Woody Allen tem seu público cinematográfico cativo. E pode até dar-se algumas ousadias sem fracassar nas bilheterias. É o caso de Todos dizem eu te amo (Everyone says i love you; 1996), em que ele investe sobre um gênero tradicional no cinema americano, o filme musical; enxertando em sua encenação cômico-dramática números musicais a que o humor de Allen empresta uma coreografia desarticulada e nada reverente para os padrões clássicos de canto e música, esta realização do cineasta se insere numa fase de sua carreira em que a alacridade da imagem e a captação dos diálogos do cotidiano intelectual pequeno-burguês por meio de elaborados planos-seqüência o aproximam cada vez mais do cinema do francês Eric Rohmer.
Claro: o americano Allen comunica-se melhor com o grande público do que o francês Eric Rohmer, tão cioso de seu rigorismo moral e estético.
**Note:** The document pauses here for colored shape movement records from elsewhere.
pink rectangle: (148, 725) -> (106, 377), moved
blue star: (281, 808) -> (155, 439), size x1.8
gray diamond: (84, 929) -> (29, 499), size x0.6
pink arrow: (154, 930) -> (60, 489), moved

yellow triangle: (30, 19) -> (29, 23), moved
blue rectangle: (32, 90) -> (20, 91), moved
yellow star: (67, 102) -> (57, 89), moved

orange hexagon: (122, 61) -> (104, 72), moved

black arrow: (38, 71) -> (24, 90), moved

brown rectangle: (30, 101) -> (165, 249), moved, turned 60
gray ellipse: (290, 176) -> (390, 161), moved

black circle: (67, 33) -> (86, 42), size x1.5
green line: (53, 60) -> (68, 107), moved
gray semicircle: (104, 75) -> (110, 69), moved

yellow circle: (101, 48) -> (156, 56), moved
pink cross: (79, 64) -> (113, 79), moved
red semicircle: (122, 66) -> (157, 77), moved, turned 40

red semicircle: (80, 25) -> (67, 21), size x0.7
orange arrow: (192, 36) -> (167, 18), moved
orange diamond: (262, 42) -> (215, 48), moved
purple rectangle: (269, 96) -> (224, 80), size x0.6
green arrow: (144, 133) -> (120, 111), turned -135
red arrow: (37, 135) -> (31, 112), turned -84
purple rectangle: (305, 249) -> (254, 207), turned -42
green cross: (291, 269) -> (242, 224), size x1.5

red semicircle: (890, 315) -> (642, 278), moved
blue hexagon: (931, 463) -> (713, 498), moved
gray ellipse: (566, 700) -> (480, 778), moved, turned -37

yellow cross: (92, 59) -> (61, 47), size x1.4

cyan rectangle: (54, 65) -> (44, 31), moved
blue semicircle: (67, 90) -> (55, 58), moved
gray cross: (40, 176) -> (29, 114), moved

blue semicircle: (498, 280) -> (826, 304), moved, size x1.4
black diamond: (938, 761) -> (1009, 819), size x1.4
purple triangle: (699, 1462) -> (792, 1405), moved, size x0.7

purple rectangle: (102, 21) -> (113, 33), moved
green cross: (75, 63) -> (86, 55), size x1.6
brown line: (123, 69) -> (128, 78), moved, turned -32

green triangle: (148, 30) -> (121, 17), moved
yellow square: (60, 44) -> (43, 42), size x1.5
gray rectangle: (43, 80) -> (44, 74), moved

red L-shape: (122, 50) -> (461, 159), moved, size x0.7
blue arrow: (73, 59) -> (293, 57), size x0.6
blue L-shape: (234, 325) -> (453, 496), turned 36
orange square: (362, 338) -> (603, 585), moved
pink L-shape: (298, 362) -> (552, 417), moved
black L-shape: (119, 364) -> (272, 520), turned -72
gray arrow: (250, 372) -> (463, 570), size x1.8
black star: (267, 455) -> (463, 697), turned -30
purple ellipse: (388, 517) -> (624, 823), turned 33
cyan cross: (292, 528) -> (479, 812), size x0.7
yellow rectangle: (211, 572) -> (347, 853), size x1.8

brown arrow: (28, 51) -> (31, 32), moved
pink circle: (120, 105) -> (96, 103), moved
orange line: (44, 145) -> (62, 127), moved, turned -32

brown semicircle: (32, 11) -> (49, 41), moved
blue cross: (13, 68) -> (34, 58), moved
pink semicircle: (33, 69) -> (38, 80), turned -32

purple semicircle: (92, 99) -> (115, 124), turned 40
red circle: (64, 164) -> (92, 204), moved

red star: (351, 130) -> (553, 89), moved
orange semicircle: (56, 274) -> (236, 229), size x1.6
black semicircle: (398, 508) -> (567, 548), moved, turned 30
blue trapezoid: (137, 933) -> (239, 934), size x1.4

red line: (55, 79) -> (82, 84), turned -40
E é em Todos dizem eu te amo que Allen chega ao máximo de simplicidade em sua relação com o espectador, despojando seu roteiro e a forma de seu filme de algumas preocupações puristas que por via de regra inundam seus filmes.
Sem atingir a dimensão da fita anterior de Allen, Poderosa Afrodite (1995), que era uma obra-prima, mesmo assim este Todos dizem eu te amo oferece aos admiradores do diretor norte-americano uma nova oportunidade de ver o olhar seduzido pela grande beleza formal das imagens; é particularmente brilhante a maneira mágica como a câmara de Allen capta os cenários naturais das estações, revelando-o um aprendiz do cinema europeu adaptado à indústria americana.
Como já ocorria em Poderosa Afrodite, aqui também Allen contribui com sua racionalidade histriônica para reler em imagens a temática ingênua dos contos de fada, de uma maneira não-hollywoodiana. A seqüência quase ao final de canto e dança entre Woody Allen e Goldie Hawn (que literalmente levita diante das câmaras) é a materialização da magia no cotidiano.
Filme sentimental e romântico, Todos dizem eu te amo não deve ser confundido com as características de facilidade comercial que estes dois adjetivos trazem.